Another example that shows that sometimes you should prescribe additional therapy to
reduce the symptoms of opioid intoxication, even if they are mild. A patient with a difficult-to-treat pain syndrome developed mild hallucinations at the moment when the pain syndrome was just stopped. After discussing the situation with the patient, I gave him a small dose of haloperidol, leaving the opiates at the same level.
Drowsiness and slurred speech
Taking opioids can be accompanied by drowsiness and slurred speech, sometimes there is a pronounced myoclonia without inhibition of respiratory function. This level of intoxication is not dangerous, but requires taking measures to prevent increased intoxication. It is necessary to reduce the dosage of opioids for basic analgesia and additional injections for relief of pain breakouts by 1/3-1/2, prescribe copious drinking or subcutaneous administration of fluids( saline), then evaluate the causes of intoxication, as already described above.
Respiratory depression is one of the most significant fears experienced by physicians when prescribing opioids. However, respiratory depression is a sign of far-reaching intoxication, and it is preceded by other symptoms of toxic damage to the body. Thus, respiratory depression is rare in palliative medicine, since the selection of the dose of opioids occurs gradually and with caution, the patient’s condition is regularly evaluated for the first signs of CNS damage.
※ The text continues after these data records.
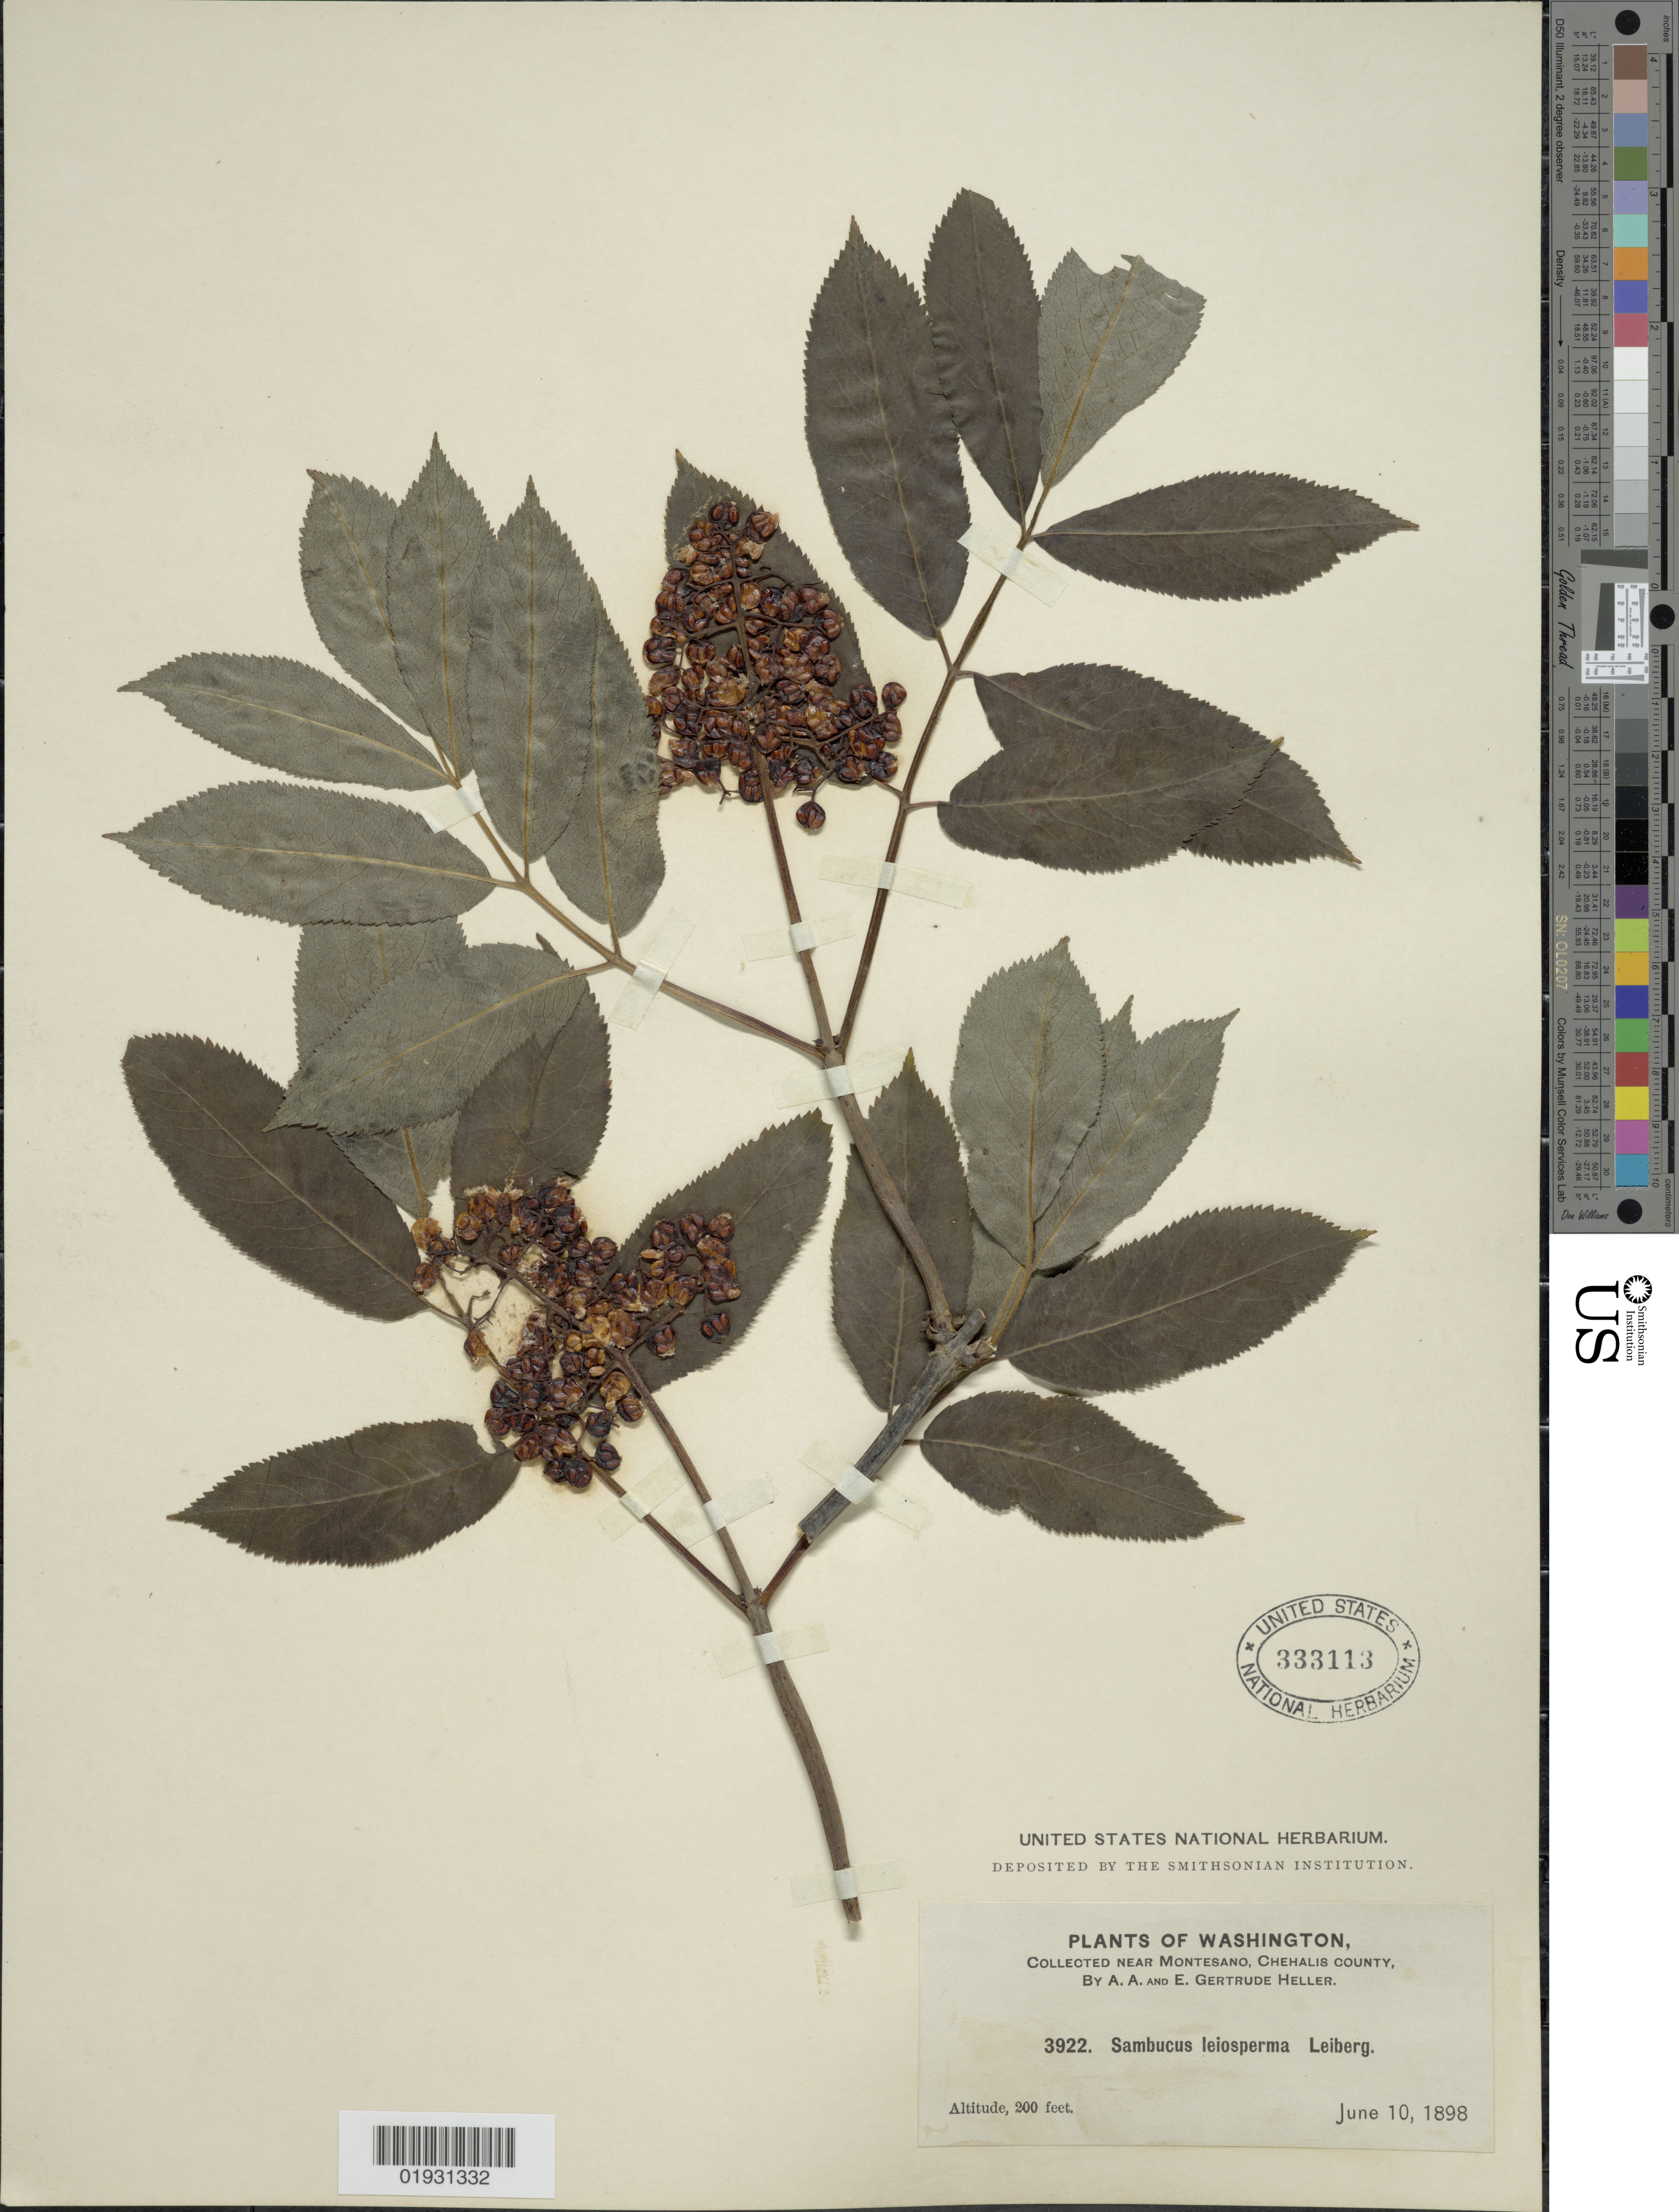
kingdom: Plantae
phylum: Tracheophyta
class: Magnoliopsida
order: Dipsacales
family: Viburnaceae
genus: Sambucus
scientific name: Sambucus racemosa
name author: L.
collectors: A. A. Heller & E. Gertrude Heller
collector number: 3922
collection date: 1898-06-10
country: United States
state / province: Washington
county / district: Grays Harbor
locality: Near Montesano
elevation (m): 61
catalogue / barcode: US 333113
Respiratory depression, therefore, rarely occurs as a side effect of opioid use. If, however, the patient’s respiratory rate has decreased to 12-8 per minute, then the opioid dose should be reduced by 1/3 1/2; you should consider canceling the next planned administration of the drug; prescribe copious drinking or administration of saline subcutaneously.
The patient should not be prescribed an opioid antagonist in such a situation, because the patient’s life is not at risk. If an antagonist is introduced in such a situation, the patient will develop acute uncontrolled pain, which will not be relieved for several hours until the antagonist’s action ends.
If the respiratory rate is more than 8 per minute, the patient is in a coma (unconscious) and (or) there is cyanosis of the skin:
1) immediately inject 100-200 mcg of naloxone intravenously;
2) then inject 100 mcg intravenously every 2 minutes until respiratory function returns to normal.
If an overdose is associated with long-acting opioids, such as MCTs or transdermal opioids, “the duration of the opioid will exceed the duration of naloxone. Therefore, it may be necessary to continue intravenous administration of naloxone for 24 hours, and sometimes longer.”